4 wright optimist4Family group – Sydney-Hobart Race star skipper Darren Wright in the support RIB with his Optimist champion kids Rocco and Sienna back in their home waters of Howth Sound on Sunday. Photo: Paddy Judge

So when Marina Superintendent Fred Connolly (who is also the Howth lifeboat cox'n) and his team swung Demelza aloft for launching at HYC in such a restriction-compliant style that it seemed no human agency was involved, it was an eloquent signal that it was time and more for sailing to begin, time and more for people to come out of their cocoons.

Although Sunday started raw enough, it became a perfect day of early summer, and the boats were out, all sizes from the Wright family with Optimists to cruiser-racers, tentatively enough at first perhaps, but they definitely were out with cloth aloft, and "We Are Sailing" became the anthem of the day.

It is a time of rising hope. Here in on 18th May in another context, we were stubborn enough to suggest that the current wave of COVID -19 would be gone by the end of May "like snow off a ditch", whatever the Autumn might bring. Let's stick by that.

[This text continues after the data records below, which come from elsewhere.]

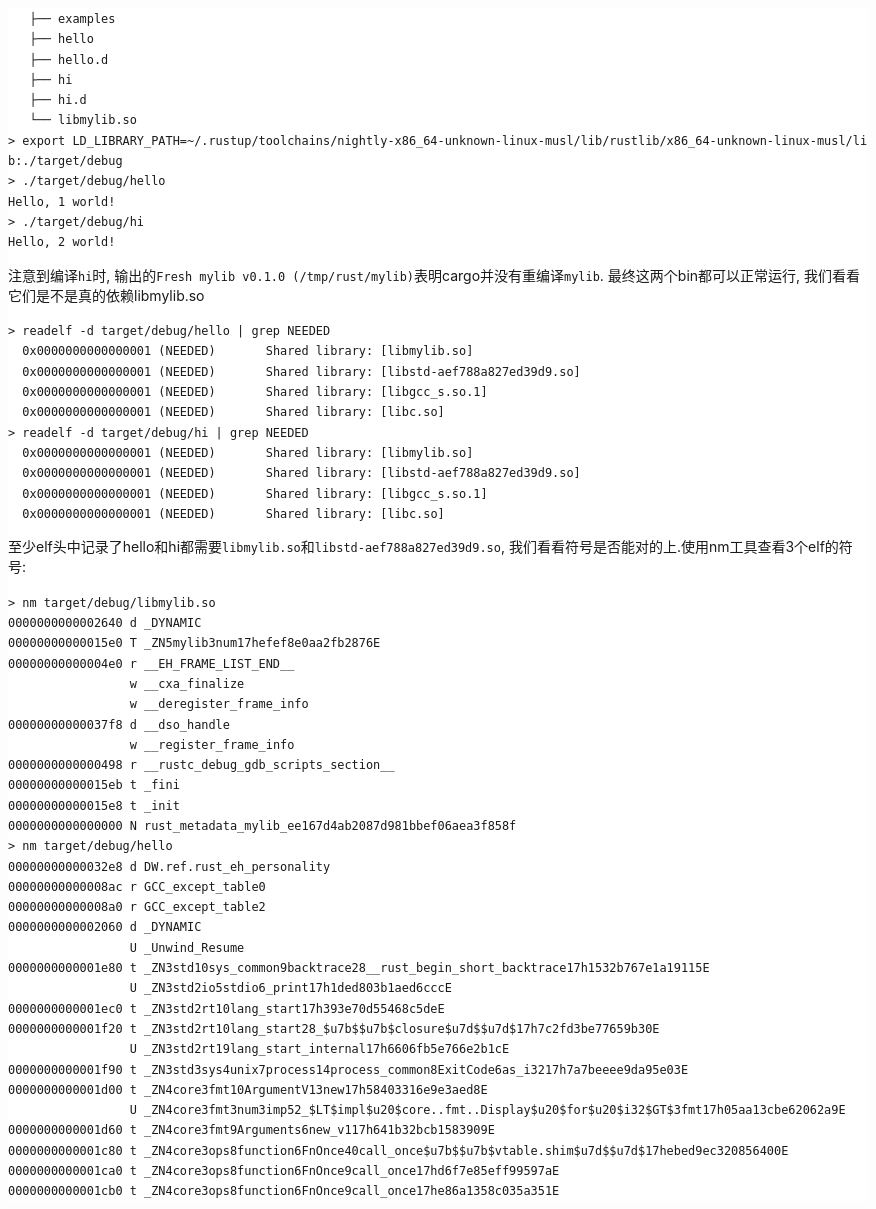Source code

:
 ```shell
   ├── examples
   ├── hello
   ├── hello.d
   ├── hi
   ├── hi.d
   └── libmylib.so
> export LD_LIBRARY_PATH=~/.rustup/toolchains/nightly-x86_64-unknown-linux-musl/lib/rustlib/x86_64-unknown-linux-musl/lib:./target/debug
> ./target/debug/hello
Hello, 1 world!
> ./target/debug/hi
Hello, 2 world!
```

注意到编译`hi`时, 输出的`Fresh mylib v0.1.0 (/tmp/rust/mylib)`表明cargo并没有重编译`mylib`.
最终这两个bin都可以正常运行, 我们看看它们是不是真的依赖libmylib.so

```output
> readelf -d target/debug/hello | grep NEEDED
  0x0000000000000001 (NEEDED)       Shared library: [libmylib.so]
  0x0000000000000001 (NEEDED)       Shared library: [libstd-aef788a827ed39d9.so]
  0x0000000000000001 (NEEDED)       Shared library: [libgcc_s.so.1]
  0x0000000000000001 (NEEDED)       Shared library: [libc.so]
> readelf -d target/debug/hi | grep NEEDED
  0x0000000000000001 (NEEDED)       Shared library: [libmylib.so]
  0x0000000000000001 (NEEDED)       Shared library: [libstd-aef788a827ed39d9.so]
  0x0000000000000001 (NEEDED)       Shared library: [libgcc_s.so.1]
  0x0000000000000001 (NEEDED)       Shared library: [libc.so]
```

至少elf头中记录了hello和hi都需要`libmylib.so`和`libstd-aef788a827ed39d9.so`, 我们看看符号是否能对的上.使用nm工具查看3个elf的符号:

```output
> nm target/debug/libmylib.so
0000000000002640 d _DYNAMIC
00000000000015e0 T _ZN5mylib3num17hefef8e0aa2fb2876E
00000000000004e0 r __EH_FRAME_LIST_END__
                 w __cxa_finalize
                 w __deregister_frame_info
00000000000037f8 d __dso_handle
                 w __register_frame_info
0000000000000498 r __rustc_debug_gdb_scripts_section__
00000000000015eb t _fini
00000000000015e8 t _init
0000000000000000 N rust_metadata_mylib_ee167d4ab2087d981bbef06aea3f858f
> nm target/debug/hello
00000000000032e8 d DW.ref.rust_eh_personality
00000000000008ac r GCC_except_table0
00000000000008a0 r GCC_except_table2
0000000000002060 d _DYNAMIC
                 U _Unwind_Resume
0000000000001e80 t _ZN3std10sys_common9backtrace28__rust_begin_short_backtrace17h1532b767e1a19115E
                 U _ZN3std2io5stdio6_print17h1ded803b1aed6cccE
0000000000001ec0 t _ZN3std2rt10lang_start17h393e70d55468c5deE
0000000000001f20 t _ZN3std2rt10lang_start28_$u7b$$u7b$closure$u7d$$u7d$17h7c2fd3be77659b30E
                 U _ZN3std2rt19lang_start_internal17h6606fb5e766e2b1cE
0000000000001f90 t _ZN3std3sys4unix7process14process_common8ExitCode6as_i3217h7a7beeee9da95e03E
0000000000001d00 t _ZN4core3fmt10ArgumentV13new17h58403316e9e3aed8E
                 U _ZN4core3fmt3num3imp52_$LT$impl$u20$core..fmt..Display$u20$for$u20$i32$GT$3fmt17h05aa13cbe62062a9E
0000000000001d60 t _ZN4core3fmt9Arguments6new_v117h641b32bcb1583909E
0000000000001c80 t _ZN4core3ops8function6FnOnce40call_once$u7b$$u7b$vtable.shim$u7d$$u7d$17hebed9ec320856400E
0000000000001ca0 t _ZN4core3ops8function6FnOnce9call_once17hd6f7e85eff99597aE
0000000000001cb0 t _ZN4core3ops8function6FnOnce9call_once17he86a1358c035a351E
```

5 indian sailing5Are we in the Greek Isles with their virus-eliminating climate? No, it's Howth on Sunday, May 24th, and we're within 5 kilometres of home with the Knowles family of Simon, Christina and their son Matthew on the helm of the J/109 Indian, celebrating the re-birth of sailing as the Lockdown eases off

It seems to be the case that in addition to possible genetic factors, there's a major climatic input in the combatting of the virus. Thus we note that one of the lowest rates of occurrence has been in Greece, which has a largely European population, but then so too has plague-stricken Lombardy in Italy. However, in Greece, the virus was trying to take hold just as the sometimes miserable Greek winter was being transformed into the radiant Greek spring, with the total warmth and brightness of the early Greek summer soon after.

For sure they'd had a lockdown like everyone else. But that glorious Greek weather must have played a key role, and now that we have what passes for summer in Ireland, Covid-19 is in the departure lounge, heading away for at least three months, and maybe for good.

So let the people sail, and let us accept that there have been quite enough cancellations. The truncated season which the various event, club and association officers have devised will do fine well in light of what we know now. And while we're at it, it's high time the rule for a social gap of two metres gets reduced to one.